Let’s talk about ‘The Brave Space’

Brave rarely feels brave.

Mostly, it feels like anxious, scared, stressed, nervous, hard, clumsy, or awkward.

This is the brave space – the space between comfortable and done. It’s a hard space to be in, and that’s exactly why it’s brave. Strengthening children against anxiety isn’t about keeping them out of the brave space, but about supporting them while they’re in it. 

That also means handling our own anxiety about their anxiety – because when they’re in the discomfort of the brave space, we are too. When we show them we can hold steady and handle their anxiety without needing to change how they feel, it makes way for them to do the same. 

Here’s what helps.

First, we decide, ‘Is their discomfort from something unsafe or from something growthful?

Then, ‘Is this a time to lift them out of the brave space, or support them through it?

Children carry both longing and fear. They long to be brave, and they are scared to be brave. Our job is to see both.

Let the longing and the fear exist together. ‘I can see how much you want to be brave, and how hard that feels right now. Being brave feels scary sometimes doesn’t it.

Then, align with the longing. ‘What would feel brave right now?

‘Brave’ isn’t about outcome and it isn’t a feeling. It’s about handling the discomfort of the brave space and moving towards the wanted thing. They don’t have to handle it all at once, and the move through the brave space can be teeny – a shuffle rather than a leap.

What is needed: Retype the passage from the brave space text, from "That also means" up to and including "them through it?". The lines that come next have no connection to the text above.

Data segment:
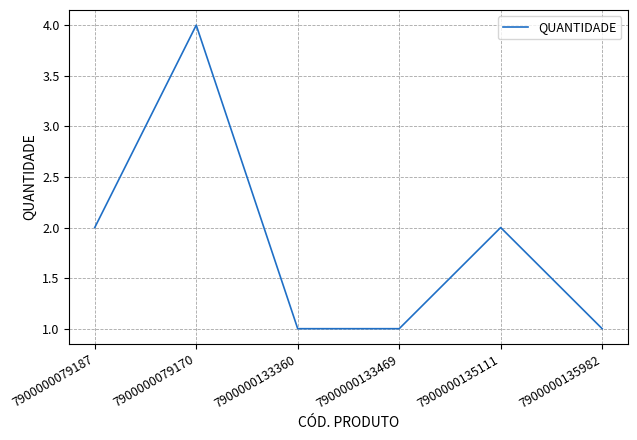

True or false: the data has more than 1 interior local peaks.

True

Output:
That also means handling our own anxiety about their anxiety – because when they’re in the discomfort of the brave space, we are too. When we show them we can hold steady and handle their anxiety without needing to change how they feel, it makes way for them to do the same. 

Here’s what helps.

First, we decide, ‘Is their discomfort from something unsafe or from something growthful?

Then, ‘Is this a time to lift them out of the brave space, or support them through it?